How to accelerate the application of the following for loop and function?

list_list_int = [1,2,3,4,5,6]
for j in chunks(2, list_list_int):
  for i in j:
    avg_, max_, last_ = foo(bar, i)

I don't have chunks installed, but from the docs I suspect it produces (for size 2 chunks, from:

alist = [[1,2],[3,4],[5,6],[7,8]]                                     
j = [[1,2],[3,4]]
j = [[5,6],[7,8]]   

which would produce an error:

In [116]: alist[j]                                                              
TypeError: list indices must be integers or slices, not list

And if your foo can't work with the full list of lists, I don't see how it will work with that list split into chunks. Apparently it can only work with one sublist at a time.


If you are looking to perform parallel operations on a numpy array, then I would use Dask.

With just a few lines of code, your operation should be able to be easily ran on multiple processes and the highly developed Dask scheduler will balance the load for you.

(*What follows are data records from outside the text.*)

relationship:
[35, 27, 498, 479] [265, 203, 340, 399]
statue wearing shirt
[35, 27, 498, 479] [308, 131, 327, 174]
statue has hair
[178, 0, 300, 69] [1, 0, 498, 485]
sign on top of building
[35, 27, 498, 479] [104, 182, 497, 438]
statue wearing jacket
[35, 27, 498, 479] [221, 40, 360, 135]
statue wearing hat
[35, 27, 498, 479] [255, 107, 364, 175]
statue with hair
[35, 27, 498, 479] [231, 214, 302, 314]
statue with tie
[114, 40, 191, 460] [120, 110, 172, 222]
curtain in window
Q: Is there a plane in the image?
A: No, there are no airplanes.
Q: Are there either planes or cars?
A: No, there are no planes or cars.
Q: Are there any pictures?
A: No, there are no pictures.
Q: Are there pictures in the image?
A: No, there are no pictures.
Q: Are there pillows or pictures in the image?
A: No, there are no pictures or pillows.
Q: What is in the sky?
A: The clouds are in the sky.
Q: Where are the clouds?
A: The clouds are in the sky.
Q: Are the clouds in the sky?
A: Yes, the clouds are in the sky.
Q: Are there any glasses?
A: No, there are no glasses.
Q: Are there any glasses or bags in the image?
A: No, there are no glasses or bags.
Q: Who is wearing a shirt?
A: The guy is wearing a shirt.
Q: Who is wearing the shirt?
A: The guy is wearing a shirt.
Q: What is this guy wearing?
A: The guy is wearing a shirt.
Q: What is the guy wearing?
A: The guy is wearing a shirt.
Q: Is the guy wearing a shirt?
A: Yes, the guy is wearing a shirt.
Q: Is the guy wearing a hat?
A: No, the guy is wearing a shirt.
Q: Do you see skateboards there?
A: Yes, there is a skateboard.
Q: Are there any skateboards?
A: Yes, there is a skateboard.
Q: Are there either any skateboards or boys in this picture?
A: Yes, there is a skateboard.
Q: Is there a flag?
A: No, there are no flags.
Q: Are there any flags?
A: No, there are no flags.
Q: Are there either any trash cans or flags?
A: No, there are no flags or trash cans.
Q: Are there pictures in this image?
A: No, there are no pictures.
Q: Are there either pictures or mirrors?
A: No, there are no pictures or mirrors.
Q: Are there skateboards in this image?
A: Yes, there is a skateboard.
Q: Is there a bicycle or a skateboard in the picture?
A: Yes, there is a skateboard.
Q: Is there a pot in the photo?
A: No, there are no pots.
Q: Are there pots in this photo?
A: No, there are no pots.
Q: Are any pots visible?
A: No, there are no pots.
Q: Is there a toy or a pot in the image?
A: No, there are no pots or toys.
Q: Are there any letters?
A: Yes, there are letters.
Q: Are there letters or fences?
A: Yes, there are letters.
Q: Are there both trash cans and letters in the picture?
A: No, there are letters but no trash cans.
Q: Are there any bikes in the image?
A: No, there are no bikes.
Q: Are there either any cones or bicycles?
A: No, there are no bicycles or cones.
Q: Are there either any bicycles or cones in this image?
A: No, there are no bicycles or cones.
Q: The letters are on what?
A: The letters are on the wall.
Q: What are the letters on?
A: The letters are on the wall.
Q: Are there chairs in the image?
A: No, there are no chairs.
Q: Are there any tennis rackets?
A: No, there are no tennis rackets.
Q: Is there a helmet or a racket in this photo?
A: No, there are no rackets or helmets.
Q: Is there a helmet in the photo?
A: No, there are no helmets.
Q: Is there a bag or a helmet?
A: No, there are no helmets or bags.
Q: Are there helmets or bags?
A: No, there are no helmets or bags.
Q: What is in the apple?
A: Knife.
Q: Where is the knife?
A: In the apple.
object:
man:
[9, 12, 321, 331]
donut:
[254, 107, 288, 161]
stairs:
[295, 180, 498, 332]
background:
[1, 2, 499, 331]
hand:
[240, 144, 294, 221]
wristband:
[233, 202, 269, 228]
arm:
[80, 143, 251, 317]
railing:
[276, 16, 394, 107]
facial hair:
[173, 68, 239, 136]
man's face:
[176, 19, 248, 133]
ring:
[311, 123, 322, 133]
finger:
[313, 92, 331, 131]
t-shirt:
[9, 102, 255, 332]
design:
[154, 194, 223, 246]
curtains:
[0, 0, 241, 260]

A huge benefit to Dask compared to other parallel libraries like joblib, is that it maintains the native numpy API.

import dask.array as da

# Setting up a random array with dimensions 10K rows and 10 columns
# This data is stored distributed across 10 chunks, and the columns are kept together (1_000, 10)
x = da.random.random((10_000, 10), chunks=(1_000, 10))
x = x.persist()  # Allow the entire array to persist in memory to speed up calculation


def foo(x):
    return x / 10


# Using the native numpy function, apply_along_axis, applying foo to each row in the matrix in parallel
result_foo = da.apply_along_axis(foo, 0, x)

# View original contents
x[0:10].compute()

# View sample of results
result_foo = result_foo.compute()
result_foo[0:10]